If prices stay in the $30s or below for most of this year, Saudi Arabia will be forced to curtail social spending, as well as further delay the expensive projects under its already troubled Vision 2030 economic diversification program. For smaller producers elsewhere, this will drop prices below not just profitability but current operating costs, and forcing some competing supply offline. As oil demand falls, supply will eventually and dramatically contract elsewhere heading into 2021. But the inventory overhang will still prevent prices rising back to $60 while there is an inventory overhang, while Russian reserves would stabilize at $45-$50.
This leaves a situation in which there are several plausible outcomes, with the most likely being that OPEC+ never reaches a deal to cut production and the physical market eventually corrects itself (as Russia anticipates).
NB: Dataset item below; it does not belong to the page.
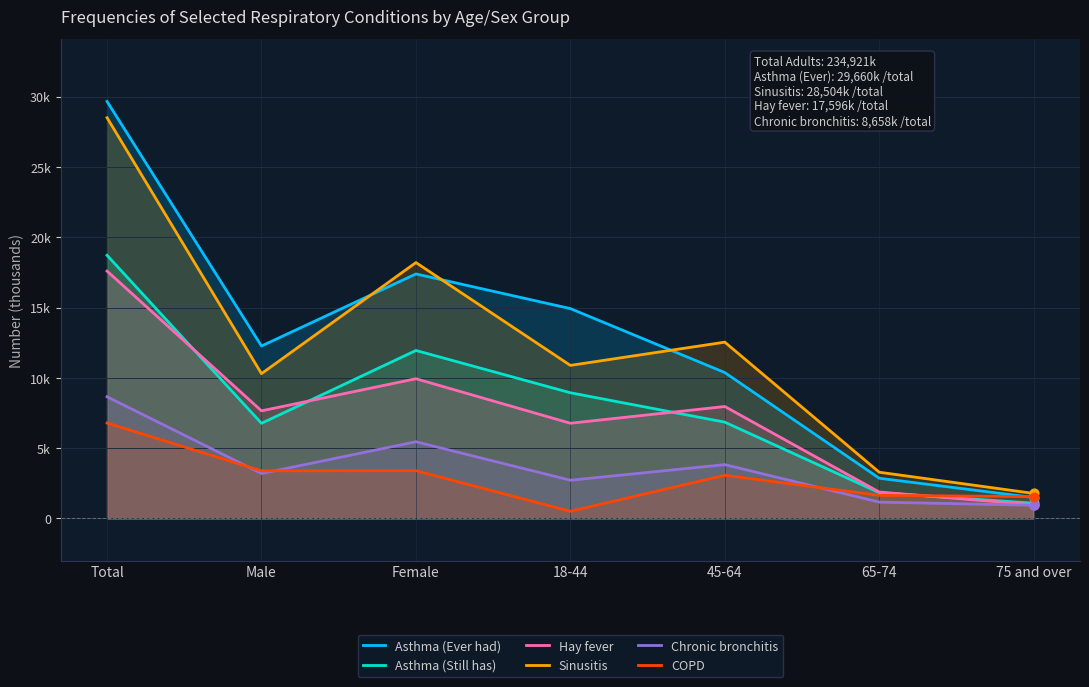

Is the value of Sinusitis at 65-74 greater than the value of Asthma (Ever had) at Female?

No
Within that scenario, Saudi Arabia's behavior becomes all the more crucial. Even without a formal deal with Russia, Riyadh could push OPEC or a smaller break-off group with other Gulf Arab nations to undertake a production cut, which would mean less financial pain for everyone, but particularly the Saudis, and a faster return to equilibrium. Such a cut could be done informally to avoid the appearance of capitulation, and could also still allow Riyadh the option of gradually taking more market share later on (though that would require keeping prices below $60 to prevent another resurgence of U.S. shale and other higher-cost production).
The alternate scenario is that the financial pain of dropping oil prices eventually brings both Saudi Arabia and Russia back to the table. A Russian capitulation and acceptance of the original Saudi-led OPEC proposal is unlikely, given that Russia clearly wants to avoid a feedback loop where production cuts yield a premature price recovery that ends up cutting into its market share. But that doesn't mean a smaller deal where the Russians commit to a modest cut and the Saudis again bear more of the burden isn't a possibility, or even a Russian capitulation and acceptance of the original Saudi-led OPEC proposal. Given the relative financial strength of both Moscow and Riyadh, this is perhaps the most probable outcome should Saudi Arabia and Russia reopen negotiations. Such a deal could try to jumpstart the market back to the $45-$55 range that Sorokin outlined, which would be a climbdown for the Saudis and a loss of face for Crown Prince Bin Salman, but it would lessen the burn rate on Riyadh's reserves.